» **TRY IT**: Search the data for "istniejących" and copy every matching line.
======== PROVIDED RECORDS
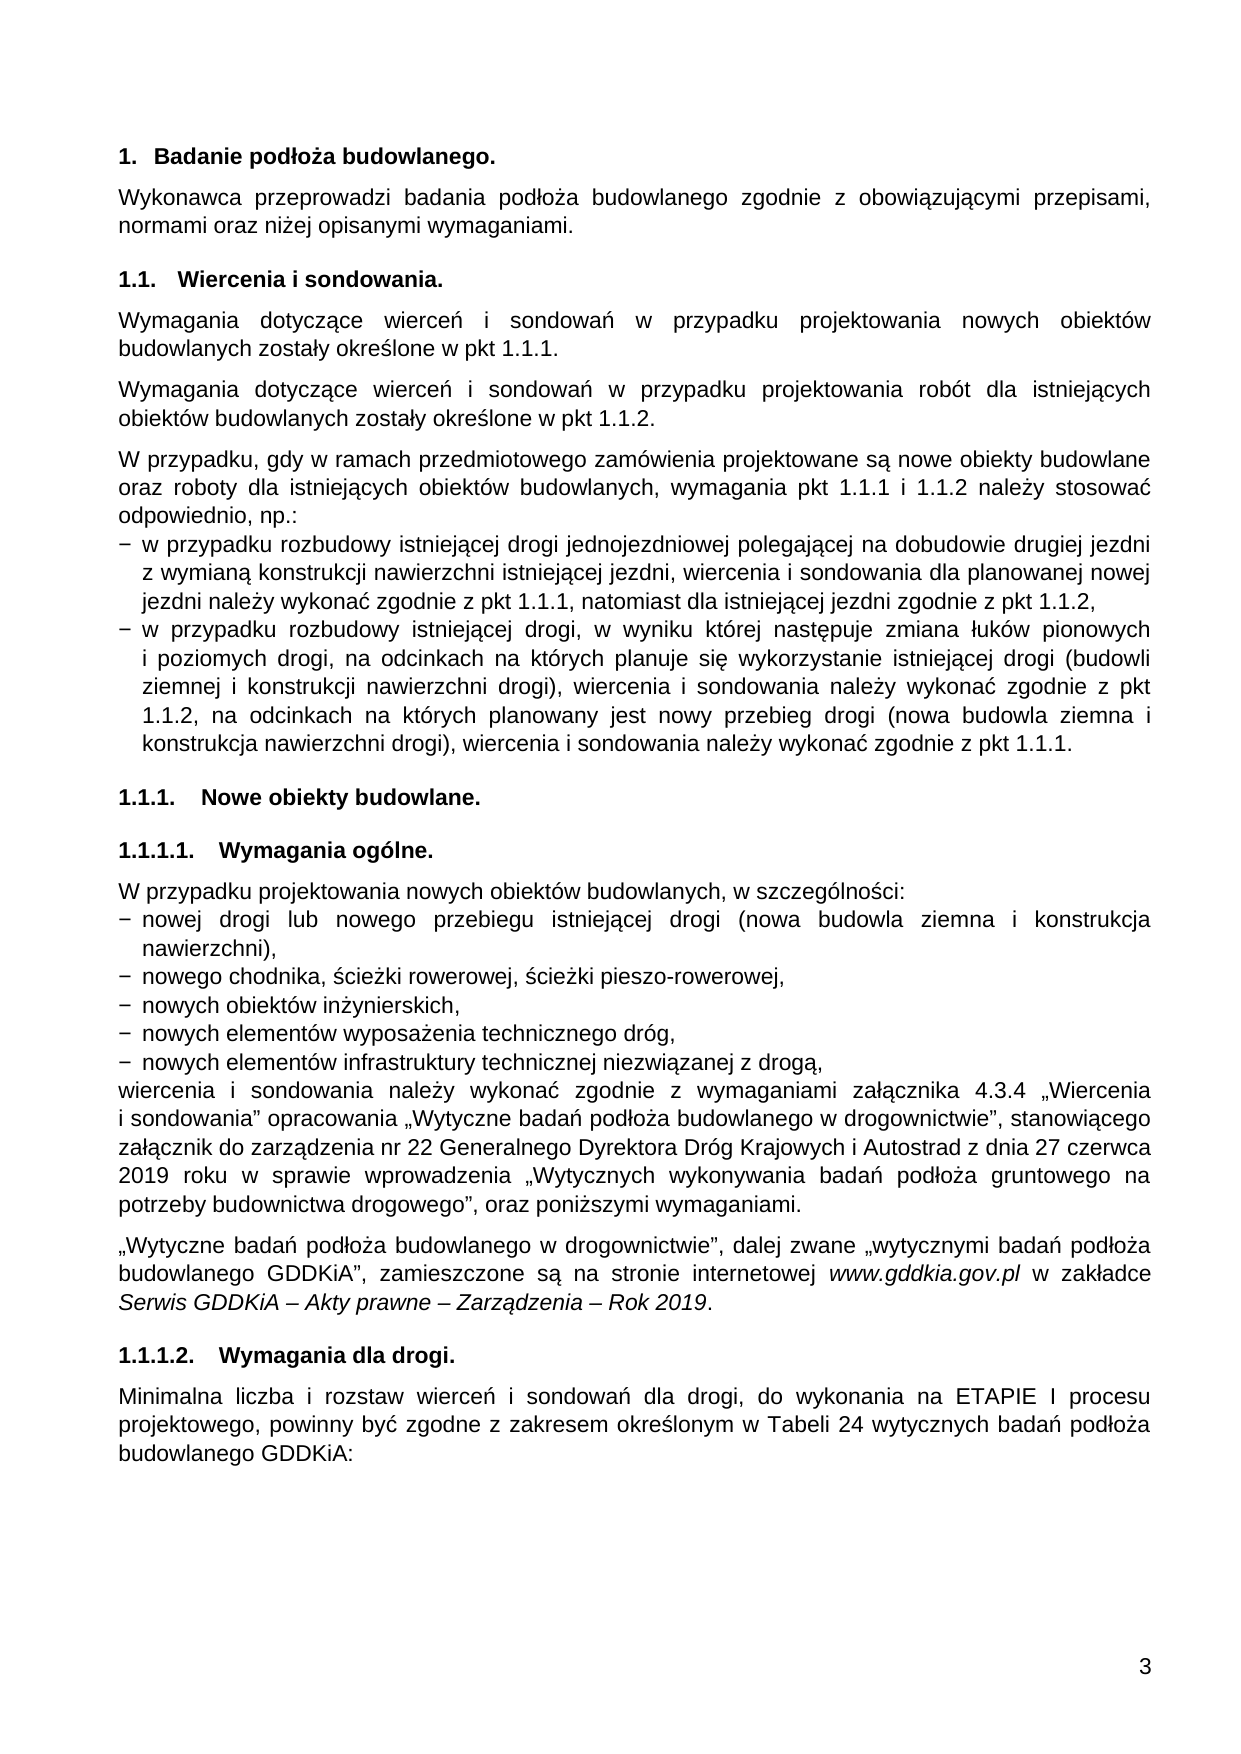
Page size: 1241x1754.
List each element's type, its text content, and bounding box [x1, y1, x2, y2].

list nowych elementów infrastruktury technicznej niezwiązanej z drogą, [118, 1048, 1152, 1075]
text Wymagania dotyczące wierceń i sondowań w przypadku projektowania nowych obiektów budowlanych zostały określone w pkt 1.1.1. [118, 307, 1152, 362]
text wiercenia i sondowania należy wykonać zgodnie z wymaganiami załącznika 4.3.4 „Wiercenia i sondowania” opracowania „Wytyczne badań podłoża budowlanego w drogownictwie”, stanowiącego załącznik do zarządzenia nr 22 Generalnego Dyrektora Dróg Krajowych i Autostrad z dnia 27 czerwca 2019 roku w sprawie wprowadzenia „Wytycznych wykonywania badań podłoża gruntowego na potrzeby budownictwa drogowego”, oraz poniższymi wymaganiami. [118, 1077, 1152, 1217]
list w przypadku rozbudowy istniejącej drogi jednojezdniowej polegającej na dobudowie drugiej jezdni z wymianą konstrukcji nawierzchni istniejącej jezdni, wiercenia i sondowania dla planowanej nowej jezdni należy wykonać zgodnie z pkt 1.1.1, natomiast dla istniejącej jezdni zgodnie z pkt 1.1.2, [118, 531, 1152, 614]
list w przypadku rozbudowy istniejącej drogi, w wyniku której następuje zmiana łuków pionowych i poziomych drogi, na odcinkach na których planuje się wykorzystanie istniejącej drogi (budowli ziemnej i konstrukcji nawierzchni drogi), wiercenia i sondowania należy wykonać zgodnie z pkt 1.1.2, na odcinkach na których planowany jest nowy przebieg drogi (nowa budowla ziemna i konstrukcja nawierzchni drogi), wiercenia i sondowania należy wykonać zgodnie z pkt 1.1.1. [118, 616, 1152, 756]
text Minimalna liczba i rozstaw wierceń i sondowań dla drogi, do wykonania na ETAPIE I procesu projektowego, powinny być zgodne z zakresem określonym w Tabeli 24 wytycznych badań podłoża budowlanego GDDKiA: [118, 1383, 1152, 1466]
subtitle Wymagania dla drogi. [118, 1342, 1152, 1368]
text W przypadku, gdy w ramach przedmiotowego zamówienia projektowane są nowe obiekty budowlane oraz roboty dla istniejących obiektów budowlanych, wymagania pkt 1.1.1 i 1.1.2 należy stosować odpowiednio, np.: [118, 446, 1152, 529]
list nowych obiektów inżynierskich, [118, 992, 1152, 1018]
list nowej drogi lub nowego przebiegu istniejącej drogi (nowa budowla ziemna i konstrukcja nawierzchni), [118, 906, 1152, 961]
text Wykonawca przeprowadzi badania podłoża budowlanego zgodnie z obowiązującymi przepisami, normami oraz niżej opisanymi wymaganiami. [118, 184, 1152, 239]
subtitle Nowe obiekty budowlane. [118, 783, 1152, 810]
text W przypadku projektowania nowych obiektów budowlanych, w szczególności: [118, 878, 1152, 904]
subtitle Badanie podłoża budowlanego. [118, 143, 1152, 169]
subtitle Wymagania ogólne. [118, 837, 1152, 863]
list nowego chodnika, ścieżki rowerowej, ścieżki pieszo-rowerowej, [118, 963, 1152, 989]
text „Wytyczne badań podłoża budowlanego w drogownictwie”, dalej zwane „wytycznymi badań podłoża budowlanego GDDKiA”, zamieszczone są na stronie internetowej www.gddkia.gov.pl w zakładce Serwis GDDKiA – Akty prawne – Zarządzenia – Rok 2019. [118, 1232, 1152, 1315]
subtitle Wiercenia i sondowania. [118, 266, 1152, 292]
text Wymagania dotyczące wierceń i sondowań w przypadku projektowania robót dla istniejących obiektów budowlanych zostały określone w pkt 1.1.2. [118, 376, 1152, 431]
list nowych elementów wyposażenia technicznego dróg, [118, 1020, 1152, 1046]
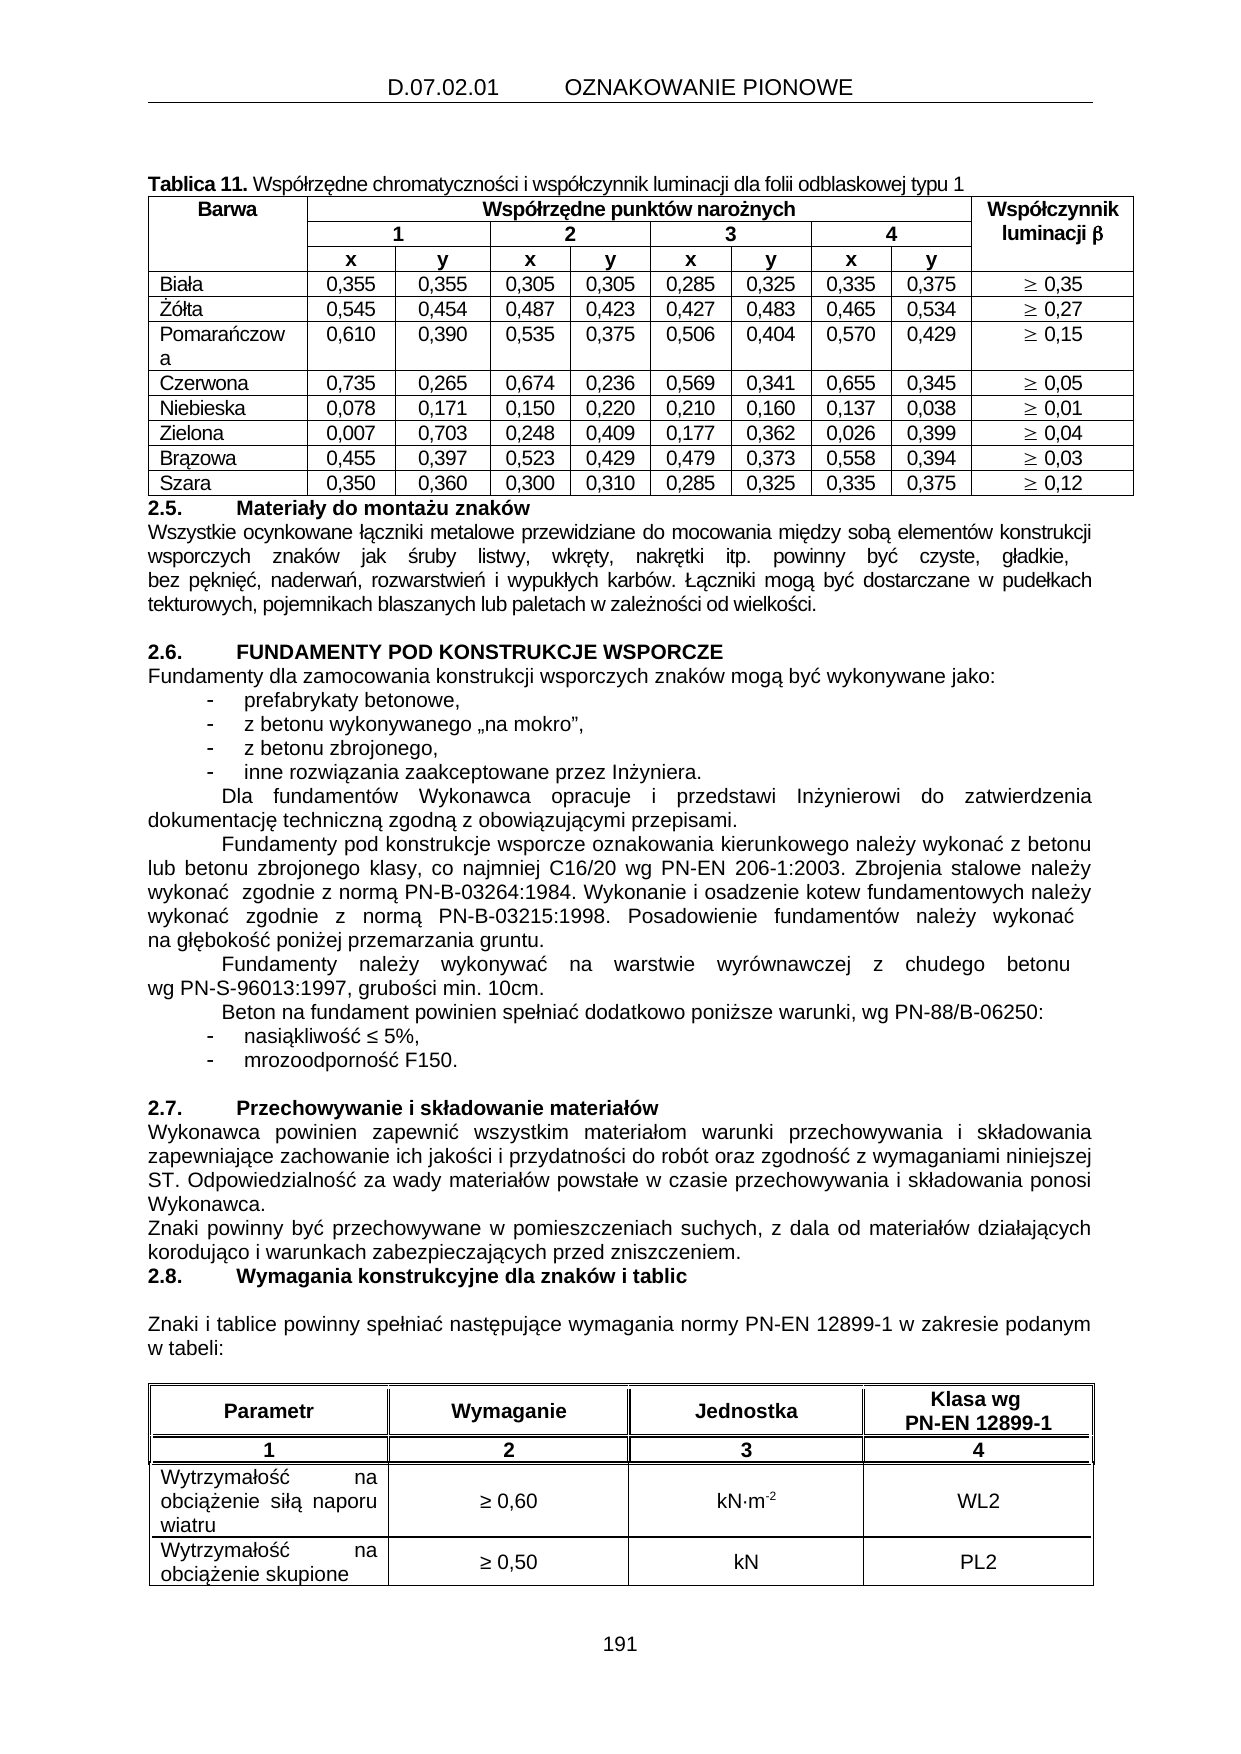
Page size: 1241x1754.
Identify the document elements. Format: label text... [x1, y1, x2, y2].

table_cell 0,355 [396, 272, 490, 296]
================
» **OUTPUT FOR THIS TASK**:
text W przypadku, gdy w ramach przedmiotowego zamówienia projektowane są nowe obiekty budowlane oraz roboty dla istniejących obiektów budowlanych, wymagania pkt 1.1.1 i 1.1.2 należy stosować odpowiednio, np.: [118, 446, 1152, 529]
text Wymagania dotyczące wierceń i sondowań w przypadku projektowania robót dla istniejących obiektów budowlanych zostały określone w pkt 1.1.2. [118, 376, 1152, 431]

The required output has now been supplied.